He said there was still a very large price gap between what wealthy Baby Boomers were selling their homes for in the cities, and properties in Bermagui.
While the national property market is definitely softening, "there is enough increase in demand in Bermagui to compensate for a different attitude in the market", he said.
Monet masterpiece on the South Coast
One spectacular home four kilometres from the centre of Bermagui is a case in point.
Mr Tacheci described Nerimbah as a beautifully executed home that has received a great deal of care from its owners along with architect Alan Ray and builder Andy Austin, and been developed over the years.
"It is a staggering piece of coastland with majestic cliff tops and a little beach, along which the 14-hectare property's boundary runs, which is very rare."
Built around 20 years ago, it was "outstanding quality, but not ostentatious".
On our first visit, as I stood on the ancient yellow cliff looking out on the ocean, I felt an overwhelming sense of the beauty and power of place, and it dawned on me what a privilege it would be to live in Nerimbah.

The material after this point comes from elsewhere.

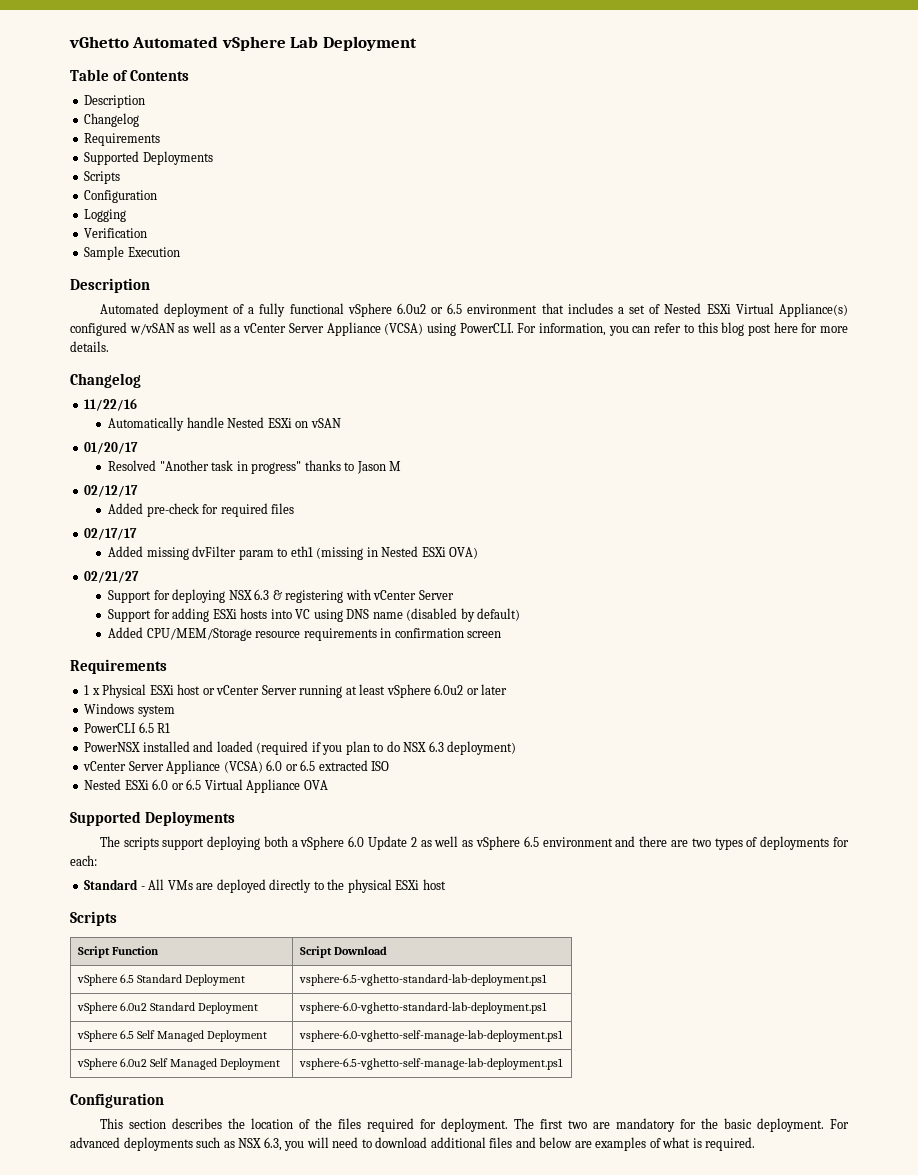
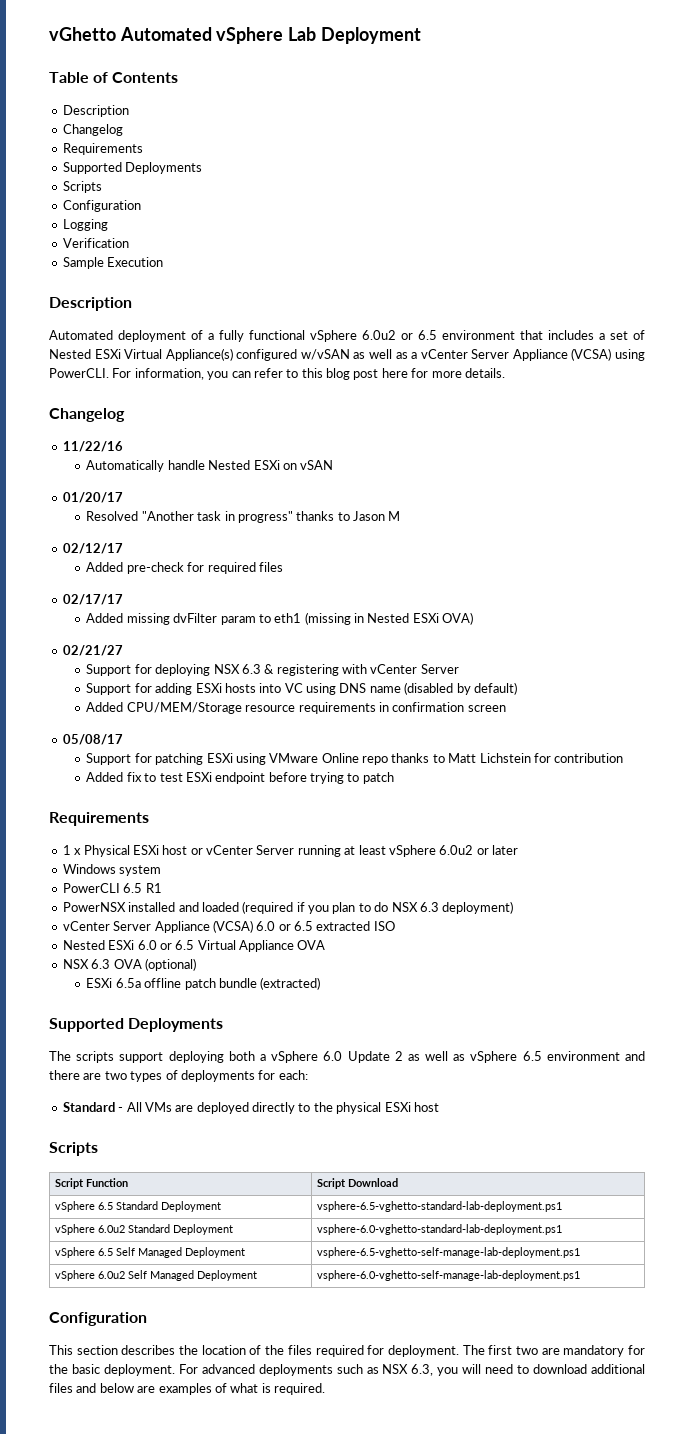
(502, 634) none -> [62,734,123,745] [86,753,624,765] [86,772,394,784] // 05/08/17 // Support for patching ESXi using VMware Online repo thanks to Matt Lichstein for contribution // Added fix to test ESXi endpoint before trying to patch
(328, 785) none -> [62,958,196,971] [86,977,321,990] // NSX 6.3 OVA (optional) // ESXi 6.5a offline patch bundle (extracted)
[298,1030,563,1042] vsphere-6.0-vghetto-self-manage-lab-deployment.ps1 -> [316,1247,580,1258] vsphere-6.5-vghetto-self-manage-lab-deployment.ps1
[298,1058,563,1070] vsphere-6.5-vghetto-self-manage-lab-deployment.ps1 -> [316,1270,580,1281] vsphere-6.0-vghetto-self-manage-lab-deployment.ps1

- Cecilia Ng, current owner of Nerimbah
"People connect with the beauty," he said. "Obviously you need a lot of money, but the appraisal was on a different level.
"This whole level of intangible value, they become more like a piece of art. It is like Monet's Water Lilies of the South Coast."
Nerimbah is currently under negotiation at a price "significantly beyond" the $11million cited in Marshall and Tacheci's marketing material.